# In the turkey... Can I use anything?



## Anthony8858 (Sep 18, 2011)

Getting ready to prepare the turkey. There's a neck and a bag of something 
Turkey liver or gizzards??

Can I put that stuff to good use for Kira?

She's never had anything raw, so I'm a little leery about that. Is there anything I could cook, and add to her food?


----------



## Daisy&Lucky's Mom (Apr 24, 2011)

I cook the gizard the little pieces in the bag .I boil then and the dogs get the livers w/ their kibbel/rice unless my husband beats them to it.


----------



## onyx'girl (May 18, 2007)

My dogs love, love, love raw turkey necks. The organs raw are more nutritious also.
I would rather feed turkey raw than cooked. And never give them the skin, cooked or raw.... The skin is very fat which can cause digestive upset.
Happy Thanksgiving!


----------



## doggiedad (Dec 2, 2007)

boil the liver, gizzards and neck. cut the liver and gizzards
up and feed a little during her meals. pull the meat
of of the neck for her. my dof was allergic to turkey
when he was a pup.


----------



## RocketDog (Sep 25, 2011)

So...which is it? Boil the neck, or feed raw? I'd hate to spend the rest of the day/night with a vomiting or choking dog. My pup gets a raw beef bone once a day, but it's not quite the same as a raw diet.


----------



## Lauri & The Gang (Jun 28, 2001)

I would not cook (in any way/shape/form) the neck because of the bones.

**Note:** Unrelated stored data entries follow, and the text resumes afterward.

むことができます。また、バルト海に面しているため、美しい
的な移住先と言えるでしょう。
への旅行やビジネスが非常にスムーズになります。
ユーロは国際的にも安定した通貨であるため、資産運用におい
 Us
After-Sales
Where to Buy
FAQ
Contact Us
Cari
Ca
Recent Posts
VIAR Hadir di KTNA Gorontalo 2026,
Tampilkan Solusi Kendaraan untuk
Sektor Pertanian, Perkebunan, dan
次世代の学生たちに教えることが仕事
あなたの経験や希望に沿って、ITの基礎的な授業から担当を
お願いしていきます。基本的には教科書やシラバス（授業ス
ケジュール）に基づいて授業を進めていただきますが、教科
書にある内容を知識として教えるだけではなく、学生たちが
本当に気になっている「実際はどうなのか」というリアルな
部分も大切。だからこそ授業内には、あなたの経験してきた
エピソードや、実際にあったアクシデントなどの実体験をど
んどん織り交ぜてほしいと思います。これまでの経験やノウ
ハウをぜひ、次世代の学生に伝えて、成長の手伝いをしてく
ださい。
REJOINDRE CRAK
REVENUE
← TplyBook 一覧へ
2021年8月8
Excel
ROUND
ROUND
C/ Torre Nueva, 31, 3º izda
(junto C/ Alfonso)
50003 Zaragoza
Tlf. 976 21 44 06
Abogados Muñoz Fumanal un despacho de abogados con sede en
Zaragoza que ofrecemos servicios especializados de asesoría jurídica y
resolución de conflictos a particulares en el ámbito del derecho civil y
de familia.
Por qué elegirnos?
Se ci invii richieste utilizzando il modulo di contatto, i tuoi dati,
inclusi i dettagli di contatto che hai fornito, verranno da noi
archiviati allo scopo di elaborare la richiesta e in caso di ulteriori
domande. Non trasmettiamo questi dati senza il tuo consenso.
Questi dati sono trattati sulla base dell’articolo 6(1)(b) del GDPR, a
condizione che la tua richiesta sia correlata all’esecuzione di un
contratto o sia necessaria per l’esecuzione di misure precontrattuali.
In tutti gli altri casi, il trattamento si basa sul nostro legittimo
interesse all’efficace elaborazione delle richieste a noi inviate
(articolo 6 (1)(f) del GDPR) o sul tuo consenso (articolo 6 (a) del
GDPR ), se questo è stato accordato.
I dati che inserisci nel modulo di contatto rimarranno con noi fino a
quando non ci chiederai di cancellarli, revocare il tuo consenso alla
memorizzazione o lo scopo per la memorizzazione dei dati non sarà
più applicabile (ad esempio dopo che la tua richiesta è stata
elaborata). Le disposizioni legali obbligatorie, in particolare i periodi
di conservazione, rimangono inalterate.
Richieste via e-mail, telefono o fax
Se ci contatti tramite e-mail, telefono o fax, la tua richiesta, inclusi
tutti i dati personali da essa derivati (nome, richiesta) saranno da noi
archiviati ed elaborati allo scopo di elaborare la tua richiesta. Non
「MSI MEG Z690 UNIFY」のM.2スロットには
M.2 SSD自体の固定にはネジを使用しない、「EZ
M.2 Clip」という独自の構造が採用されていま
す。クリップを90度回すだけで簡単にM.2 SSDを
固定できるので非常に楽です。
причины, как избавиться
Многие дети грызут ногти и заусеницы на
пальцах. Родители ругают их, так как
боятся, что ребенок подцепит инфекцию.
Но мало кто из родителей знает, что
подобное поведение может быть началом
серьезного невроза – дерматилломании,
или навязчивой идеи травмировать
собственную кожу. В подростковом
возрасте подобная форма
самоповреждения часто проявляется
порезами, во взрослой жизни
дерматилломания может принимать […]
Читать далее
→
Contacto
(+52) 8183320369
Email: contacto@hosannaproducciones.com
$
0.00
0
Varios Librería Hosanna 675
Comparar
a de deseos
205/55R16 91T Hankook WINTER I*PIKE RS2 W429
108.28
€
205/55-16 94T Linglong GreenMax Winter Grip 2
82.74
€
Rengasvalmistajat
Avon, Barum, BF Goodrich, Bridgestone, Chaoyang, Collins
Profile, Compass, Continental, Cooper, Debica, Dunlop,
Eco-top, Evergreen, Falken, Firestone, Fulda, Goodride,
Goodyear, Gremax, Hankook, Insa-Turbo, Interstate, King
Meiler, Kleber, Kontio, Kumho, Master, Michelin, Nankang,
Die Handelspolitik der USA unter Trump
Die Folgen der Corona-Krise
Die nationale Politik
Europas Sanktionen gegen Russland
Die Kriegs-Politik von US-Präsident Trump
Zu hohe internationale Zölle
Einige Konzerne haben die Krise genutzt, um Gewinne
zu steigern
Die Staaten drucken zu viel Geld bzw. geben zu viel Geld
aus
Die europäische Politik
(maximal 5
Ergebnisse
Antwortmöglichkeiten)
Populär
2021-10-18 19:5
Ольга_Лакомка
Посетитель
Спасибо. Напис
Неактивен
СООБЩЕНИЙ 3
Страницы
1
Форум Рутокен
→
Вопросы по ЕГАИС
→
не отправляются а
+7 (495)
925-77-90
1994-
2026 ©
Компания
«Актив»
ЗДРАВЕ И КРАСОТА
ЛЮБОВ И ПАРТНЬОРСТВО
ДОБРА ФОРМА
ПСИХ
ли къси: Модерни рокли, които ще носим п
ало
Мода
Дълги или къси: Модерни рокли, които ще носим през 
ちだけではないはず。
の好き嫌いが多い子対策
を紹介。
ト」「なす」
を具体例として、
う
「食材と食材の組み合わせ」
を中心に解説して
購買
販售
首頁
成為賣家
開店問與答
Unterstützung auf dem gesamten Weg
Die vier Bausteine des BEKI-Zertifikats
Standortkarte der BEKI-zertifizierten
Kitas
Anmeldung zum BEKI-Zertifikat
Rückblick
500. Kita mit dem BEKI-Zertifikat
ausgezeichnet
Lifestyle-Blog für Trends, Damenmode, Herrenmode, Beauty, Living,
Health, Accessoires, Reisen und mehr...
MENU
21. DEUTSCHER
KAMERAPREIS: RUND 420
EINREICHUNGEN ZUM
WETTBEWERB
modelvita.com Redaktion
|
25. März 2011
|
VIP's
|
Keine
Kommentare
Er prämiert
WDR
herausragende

The raw neck bone should be fine.


----------



## doggiedad (Dec 2, 2007)

you said you never fed her anything raw. i would boil the neck,
pull the meat off of it and feed it.



RocketDog said:


> So...which is it? Boil the neck, or feed raw? I'd hate to spend the rest of the day/night with a vomiting or choking dog. My pup gets a raw beef bone once a day, but it's not quite the same as a raw diet.


----------



## Stosh (Jun 26, 2010)

I also feed the neck raw but I cut in half and feed half one day then the next. I cook in the giblets first because I use the broth for gravy but Stosh like them raw too. Just dole it out over a few meals because the internal organs are very rich


----------



## Freestep (May 1, 2011)

I feed my dogs raw turkey necks all the time. They LOVE 'em and the bones are small enough that they don't cause a problem. I'd use the giblets for stuffing/gravy, but if you don't like giblets, the dogs can have them raw too. I wouldn't worry that your dog has never eaten raw before--dogs evolved as raw meat eaters.


----------



## Lucy Dog (Aug 10, 2008)

Throw the neck in with the turkey while it's cooking and eat it yourself. That's what my father does every year.


----------



## RocketDog (Sep 25, 2011)

Lol Paul. So did my grandparents. Yuck!!


----------



## blehmannwa (Jan 11, 2011)

I boil the neck and giblets together, save the broth for gravy and feed the organs to the dogs. Felony, the pit-bull, is familiar with this and is underfoot. Havoc is confused. I'm never in the kitchen in the morning.
I boil the neck but throw it away cause I think it's gross!!


----------



## Lucy Dog (Aug 10, 2008)

RocketDog said:


> Lol Paul. So did my grandparents. Yuck!!


I try giving it to Lucy every year and he wants no part of it. He chews on the neck like it's a bone. It looks gross, but he likes it.


----------